**DIRECTIONS FOR THIS TASK**
According to the text below on adverse events in hospital patients, how long before an adverse event is diagnosed can a change in vital signs be recognized?

**SOURCE PASSAGE**
---

Adverse events (AEs) among hospitalized patients are defined as "Unintended injuries or complications that result in disability at discharge, death or prolonged hospital stay and are caused by events other than the patient's underlying disease." Annually, approximately 1.1% of all hospital admissions, or 400,000 patients, die due to AEs while costing the US economy roughly 17.1 billion dollars. The Canadian Adverse Events Study reported AEs among 7.5% of hospital admissions, with 37% of these events deemed preventable. Common AEs, including infections and sepsis, cardiac and respiratory failure and deaths have been reported to be proceeded by a change in the patient's vital signs recognizable up to 48 hours prior to the AE being diagnosed. In many cases, subtle changes in a patient's vital signs have been recognized retrospectively as precursors of AEs that can lead to unplanned admissions to ICUs or death.
A number of early warning systems have been developed to assist nursing staff in identifying changes in vital signs as precursors to AEs. The commonly used Modified Early Warning Score (MEWS) attempts to identify acute clinical deterioration based on the patient's vital signs and level of consciousness. The higher the MEWS score, the greater risk of an AE. However, the efficacy of the MEWS score is contingent upon the frequency of both the score being recorded and being assessed by the nursing staff. Although continuous monitoring of vital signs takes place within and outside of ICUs these data are rarely provided to the nurse when they are outside of the patient's room in real time. Further, the vital signs and MEWS scores are commonly recorded in the patient record at scheduled intervals during a 24-hour period (e.g. every 4, 6, 8 or 12 hours). If a patient's physiological condition deteriorates between these scheduled intervals and the nurse is not continually with the patient, the opportunity is lost for early recognition of this deterioration that may lead to an AE. The importance of monitoring vital signs in clinical practice is indisputable, but how to best monitor and interpret them and how frequently they should be measured in order to minimize AEs remains unclear.

---

**INFORMATION**

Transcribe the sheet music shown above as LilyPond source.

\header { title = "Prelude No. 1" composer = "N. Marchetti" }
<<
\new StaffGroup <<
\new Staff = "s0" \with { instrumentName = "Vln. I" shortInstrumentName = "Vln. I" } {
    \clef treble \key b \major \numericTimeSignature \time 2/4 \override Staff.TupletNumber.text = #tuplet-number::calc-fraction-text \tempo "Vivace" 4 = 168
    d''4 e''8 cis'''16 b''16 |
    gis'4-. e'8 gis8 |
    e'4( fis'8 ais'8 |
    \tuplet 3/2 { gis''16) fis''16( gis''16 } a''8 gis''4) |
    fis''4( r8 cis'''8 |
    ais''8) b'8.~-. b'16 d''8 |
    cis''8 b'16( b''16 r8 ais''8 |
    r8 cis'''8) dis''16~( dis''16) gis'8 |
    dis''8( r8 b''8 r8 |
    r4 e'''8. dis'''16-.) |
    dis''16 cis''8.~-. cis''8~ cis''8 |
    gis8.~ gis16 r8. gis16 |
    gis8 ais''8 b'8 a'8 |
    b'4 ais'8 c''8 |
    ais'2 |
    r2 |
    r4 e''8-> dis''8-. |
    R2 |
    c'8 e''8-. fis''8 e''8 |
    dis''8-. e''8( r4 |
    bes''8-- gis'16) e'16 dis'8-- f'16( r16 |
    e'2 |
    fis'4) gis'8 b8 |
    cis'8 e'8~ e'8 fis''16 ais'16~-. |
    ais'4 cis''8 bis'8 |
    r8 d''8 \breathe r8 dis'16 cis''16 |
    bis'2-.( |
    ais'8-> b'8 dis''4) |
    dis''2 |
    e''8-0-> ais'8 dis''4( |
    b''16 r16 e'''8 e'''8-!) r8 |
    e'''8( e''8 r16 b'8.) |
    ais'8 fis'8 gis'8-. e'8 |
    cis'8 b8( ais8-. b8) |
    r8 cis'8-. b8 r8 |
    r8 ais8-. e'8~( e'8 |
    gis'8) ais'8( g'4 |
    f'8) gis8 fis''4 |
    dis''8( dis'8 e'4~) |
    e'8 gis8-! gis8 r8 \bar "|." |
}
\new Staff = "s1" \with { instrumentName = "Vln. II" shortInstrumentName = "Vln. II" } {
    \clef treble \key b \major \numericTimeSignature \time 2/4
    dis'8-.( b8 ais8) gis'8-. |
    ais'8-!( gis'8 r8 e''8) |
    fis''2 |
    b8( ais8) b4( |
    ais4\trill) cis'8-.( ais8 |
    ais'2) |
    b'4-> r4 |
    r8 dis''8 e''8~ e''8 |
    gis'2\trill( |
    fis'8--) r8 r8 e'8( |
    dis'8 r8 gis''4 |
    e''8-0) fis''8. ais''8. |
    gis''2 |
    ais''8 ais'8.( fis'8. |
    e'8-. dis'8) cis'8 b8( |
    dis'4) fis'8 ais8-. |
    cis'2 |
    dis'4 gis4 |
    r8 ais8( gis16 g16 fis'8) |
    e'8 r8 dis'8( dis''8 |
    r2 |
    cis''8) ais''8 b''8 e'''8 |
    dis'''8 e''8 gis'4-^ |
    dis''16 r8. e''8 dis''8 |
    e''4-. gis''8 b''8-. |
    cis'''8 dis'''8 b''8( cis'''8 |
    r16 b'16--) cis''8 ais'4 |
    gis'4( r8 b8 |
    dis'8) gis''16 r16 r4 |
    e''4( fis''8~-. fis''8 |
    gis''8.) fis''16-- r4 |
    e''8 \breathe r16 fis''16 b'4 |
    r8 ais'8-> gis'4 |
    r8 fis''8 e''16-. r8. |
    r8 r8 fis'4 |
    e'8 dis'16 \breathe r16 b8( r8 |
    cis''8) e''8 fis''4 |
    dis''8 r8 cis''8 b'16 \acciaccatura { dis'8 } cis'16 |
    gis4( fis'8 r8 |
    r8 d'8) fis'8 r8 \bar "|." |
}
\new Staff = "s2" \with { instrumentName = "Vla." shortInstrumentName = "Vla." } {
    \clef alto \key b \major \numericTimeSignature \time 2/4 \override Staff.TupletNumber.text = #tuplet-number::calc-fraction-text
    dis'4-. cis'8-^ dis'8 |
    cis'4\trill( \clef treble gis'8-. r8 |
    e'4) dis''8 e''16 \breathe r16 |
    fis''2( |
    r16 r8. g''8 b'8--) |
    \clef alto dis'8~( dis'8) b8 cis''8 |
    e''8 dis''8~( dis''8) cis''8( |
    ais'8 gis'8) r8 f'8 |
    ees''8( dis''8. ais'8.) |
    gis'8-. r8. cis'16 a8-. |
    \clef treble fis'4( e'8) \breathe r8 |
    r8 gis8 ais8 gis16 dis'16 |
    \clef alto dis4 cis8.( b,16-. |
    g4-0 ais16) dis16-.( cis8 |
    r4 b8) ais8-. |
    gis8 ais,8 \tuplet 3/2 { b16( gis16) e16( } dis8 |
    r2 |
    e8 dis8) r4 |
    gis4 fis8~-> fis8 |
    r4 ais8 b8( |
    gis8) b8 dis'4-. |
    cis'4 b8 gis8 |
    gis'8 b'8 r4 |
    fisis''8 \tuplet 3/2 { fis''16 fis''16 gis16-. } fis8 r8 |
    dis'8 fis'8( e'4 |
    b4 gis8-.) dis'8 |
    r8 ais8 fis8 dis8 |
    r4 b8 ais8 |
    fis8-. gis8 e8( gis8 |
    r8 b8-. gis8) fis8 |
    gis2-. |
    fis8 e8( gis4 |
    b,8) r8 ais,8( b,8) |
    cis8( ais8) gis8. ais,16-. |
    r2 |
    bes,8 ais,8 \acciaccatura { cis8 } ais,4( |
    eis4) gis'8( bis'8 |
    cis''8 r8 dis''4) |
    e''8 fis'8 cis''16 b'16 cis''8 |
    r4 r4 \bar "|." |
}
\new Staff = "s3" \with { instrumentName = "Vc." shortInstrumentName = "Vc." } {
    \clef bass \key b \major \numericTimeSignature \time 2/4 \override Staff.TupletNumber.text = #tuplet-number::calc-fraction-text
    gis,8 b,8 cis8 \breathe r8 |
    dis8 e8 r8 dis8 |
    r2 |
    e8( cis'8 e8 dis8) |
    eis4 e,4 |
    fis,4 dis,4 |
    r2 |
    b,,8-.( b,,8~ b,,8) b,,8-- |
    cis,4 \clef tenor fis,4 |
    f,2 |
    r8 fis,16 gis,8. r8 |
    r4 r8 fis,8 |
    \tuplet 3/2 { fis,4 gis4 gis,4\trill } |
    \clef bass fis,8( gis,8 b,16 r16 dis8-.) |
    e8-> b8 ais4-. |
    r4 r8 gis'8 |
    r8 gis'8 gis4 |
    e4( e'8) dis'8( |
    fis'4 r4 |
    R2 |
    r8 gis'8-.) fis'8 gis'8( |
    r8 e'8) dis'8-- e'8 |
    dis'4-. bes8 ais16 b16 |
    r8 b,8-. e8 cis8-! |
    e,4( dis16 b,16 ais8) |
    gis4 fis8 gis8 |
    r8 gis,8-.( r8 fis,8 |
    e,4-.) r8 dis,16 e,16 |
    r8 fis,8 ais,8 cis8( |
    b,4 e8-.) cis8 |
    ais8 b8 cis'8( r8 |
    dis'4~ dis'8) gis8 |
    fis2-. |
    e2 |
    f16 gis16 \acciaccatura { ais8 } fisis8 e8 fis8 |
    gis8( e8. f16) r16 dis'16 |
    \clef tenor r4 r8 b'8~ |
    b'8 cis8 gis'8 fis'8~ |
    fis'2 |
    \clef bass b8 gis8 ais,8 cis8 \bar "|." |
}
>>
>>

---

**SOLUTION TO THIS PROBLEM**
Up to 48 hours before the adverse event is diagnosed.